ACTIVITY:
Drop the images, then output the listing exactly.

SUPPLIED DATA:

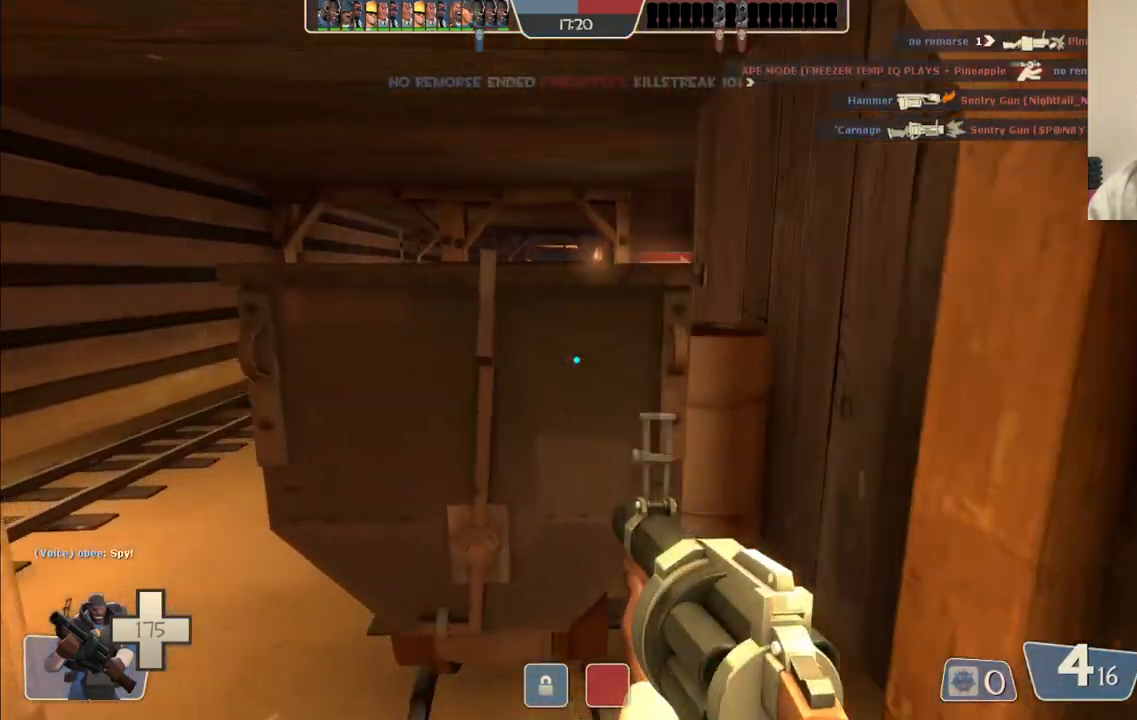
{"buttons": [], "left_stick": "up-left", "right_stick": "right", "events": [[433, "right_stick", "right"]]}
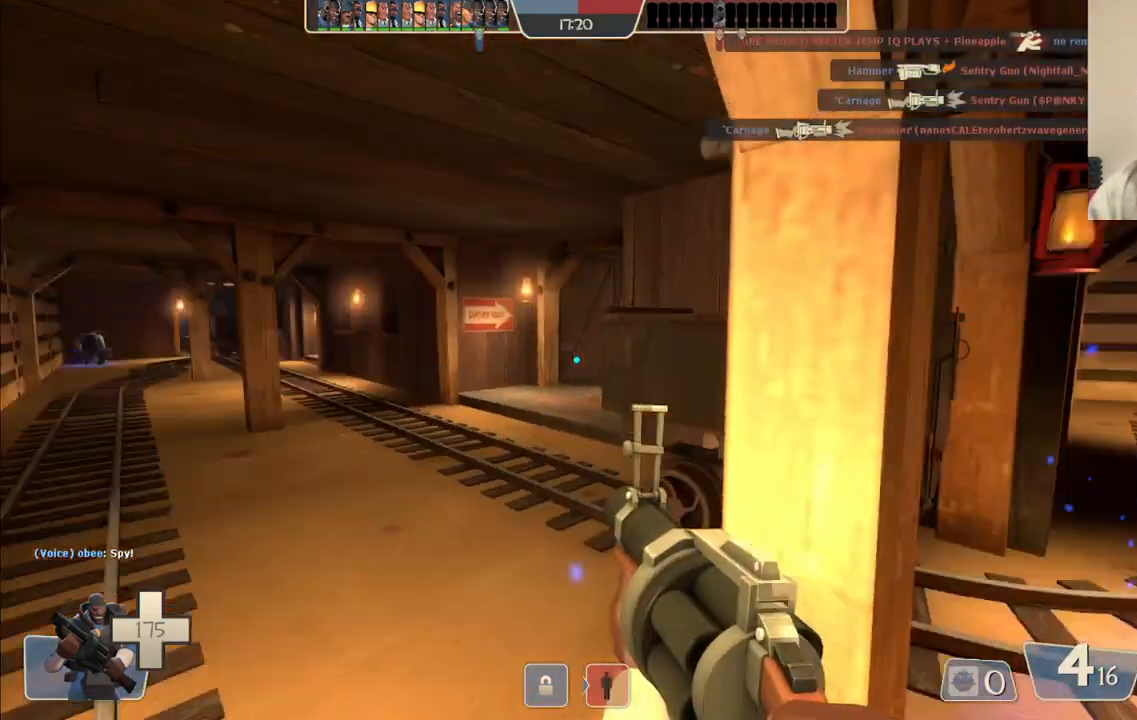
{"buttons": [], "left_stick": "up-left", "right_stick": "right", "events": []}
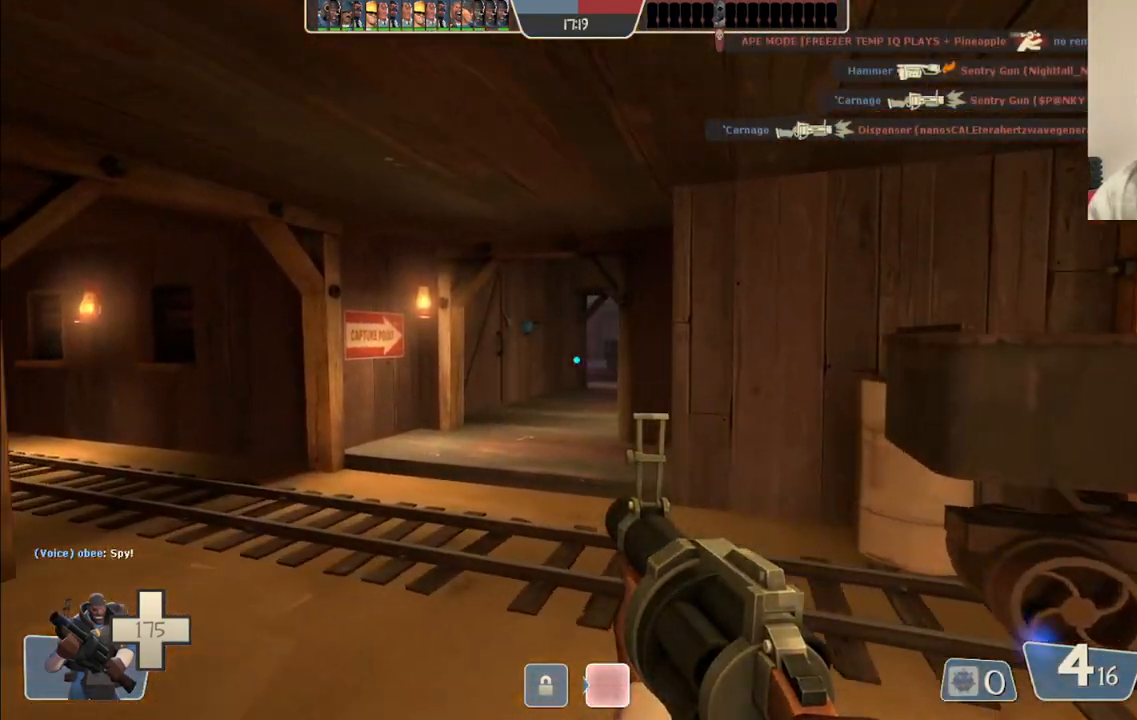
{"buttons": [], "left_stick": "up", "right_stick": "center", "events": [[17, "right_stick", "center"], [450, "left_stick", "up"]]}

COMPLETED EXERCISE:
{"buttons": [], "left_stick": "up-left", "right_stick": "right", "events": [[433, "right_stick", "right"]]}
{"buttons": [], "left_stick": "up-left", "right_stick": "right", "events": []}
{"buttons": [], "left_stick": "up", "right_stick": "center", "events": [[17, "right_stick", "center"], [450, "left_stick", "up"]]}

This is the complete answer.